Once weaning has occurred then the calves should remain on creep feed for at least 2 weeks or longer.
Most will put cows indoors or in a bare paddock on straw only and send the weanlings as far away as possible so that they won’t hear them bawling at night!
Whatever works best for you, but remember that reducing stress will help to achieve optimum animal performance and reduce illness. Don’t forget that reducing stress on the dry cow should also be an important aspect of the weaning process.
Using an electric fence in the corner of a paddock as a creep area has become.
The fence is high enough for calves to go under and the meal is fed in an open trough in the creep area with all calves having access to meal at the same time.
One benefit of this is that you can regulate the amount of meal consumed daily by the weanlings as they can all eat at the same time.
You can also be sure that all weanlings are getting some meal and you can identify shy eaters.

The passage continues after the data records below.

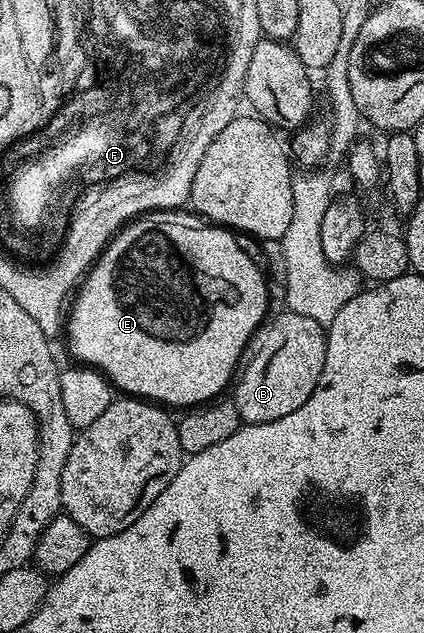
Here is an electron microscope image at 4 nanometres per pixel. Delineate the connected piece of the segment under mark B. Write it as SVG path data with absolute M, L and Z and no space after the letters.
M283 310L281 314L282 315L276 316L274 320L271 318L269 322L267 322L265 326L263 326L261 330L257 332L256 346L253 348L253 351L255 350L254 356L252 356L250 360L248 360L249 358L245 360L244 366L241 368L240 374L237 376L236 382L232 387L232 392L234 391L234 395L232 395L232 402L234 402L236 409L238 410L239 420L246 425L252 423L278 423L280 421L280 417L294 415L296 413L296 409L300 409L304 405L304 401L308 401L312 397L312 393L317 391L318 382L320 381L320 373L326 368L327 332L324 330L323 324L312 321L312 317L300 317L300 313L296 313L295 311Z

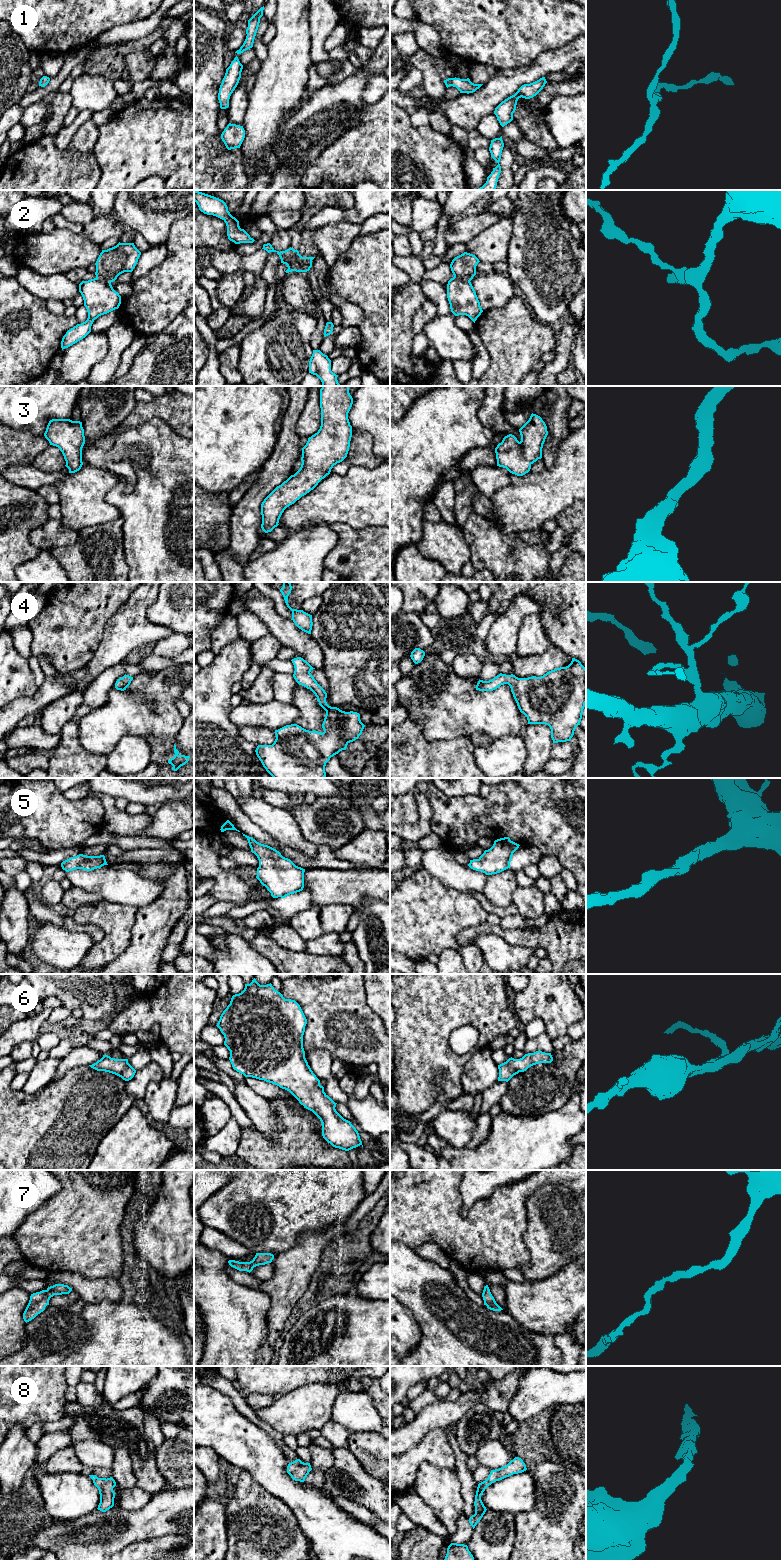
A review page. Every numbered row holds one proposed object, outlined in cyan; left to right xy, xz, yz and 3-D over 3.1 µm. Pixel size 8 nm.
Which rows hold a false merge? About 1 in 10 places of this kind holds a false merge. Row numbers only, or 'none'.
2

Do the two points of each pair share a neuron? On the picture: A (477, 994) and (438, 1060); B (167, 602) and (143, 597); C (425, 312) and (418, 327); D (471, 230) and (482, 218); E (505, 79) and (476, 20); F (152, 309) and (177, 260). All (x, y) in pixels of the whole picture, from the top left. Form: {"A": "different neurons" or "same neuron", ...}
{"A": "same neuron", "B": "different neurons", "C": "same neuron", "D": "same neuron", "E": "different neurons", "F": "same neuron"}

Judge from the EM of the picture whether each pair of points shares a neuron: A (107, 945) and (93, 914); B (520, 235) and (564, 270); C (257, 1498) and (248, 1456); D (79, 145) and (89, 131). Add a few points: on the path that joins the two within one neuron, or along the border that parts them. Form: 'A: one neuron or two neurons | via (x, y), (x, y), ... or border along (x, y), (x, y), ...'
A: one neuron | via (108, 937), (108, 929), (101, 922)
B: one neuron | via (531, 243), (553, 265)
C: two neurons | border along (243, 1469), (271, 1494)
D: one neuron | via (82, 142), (87, 134)

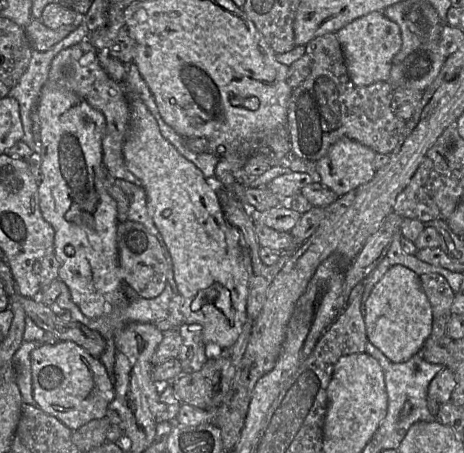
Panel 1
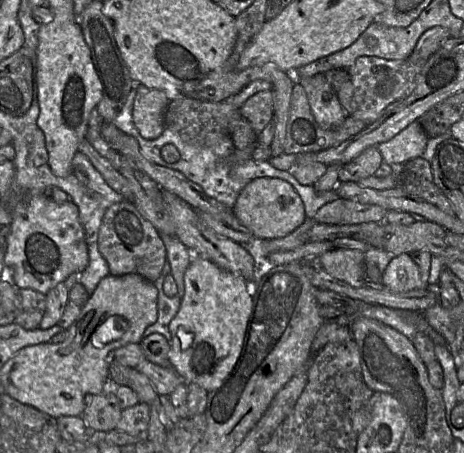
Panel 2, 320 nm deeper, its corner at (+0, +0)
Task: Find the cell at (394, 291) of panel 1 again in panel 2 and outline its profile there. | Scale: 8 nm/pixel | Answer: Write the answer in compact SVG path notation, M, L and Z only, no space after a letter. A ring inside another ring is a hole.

You will need plenty of current in the fence however as most suckler cows can be flighty when the want to and the rarely see meal!
Some will also practice forward creeping of grass and with this method you can also feed creep meal to calves in open troughs in the forward paddock.
Managing the dry suckler
Plenty of straw for three or four days after weaning is generally ample to dry off suckler cows. If you have issues on your farm with mastitis consider tubing and/or sealing cows. Once dry and settled many will let dry suckler’s follow other stock to clean out paddocks.
Remember that most suckler’s at drying off have plenty of condition and don’t need to put any more on.
Leave them work a bit harder for their feed for a period of time.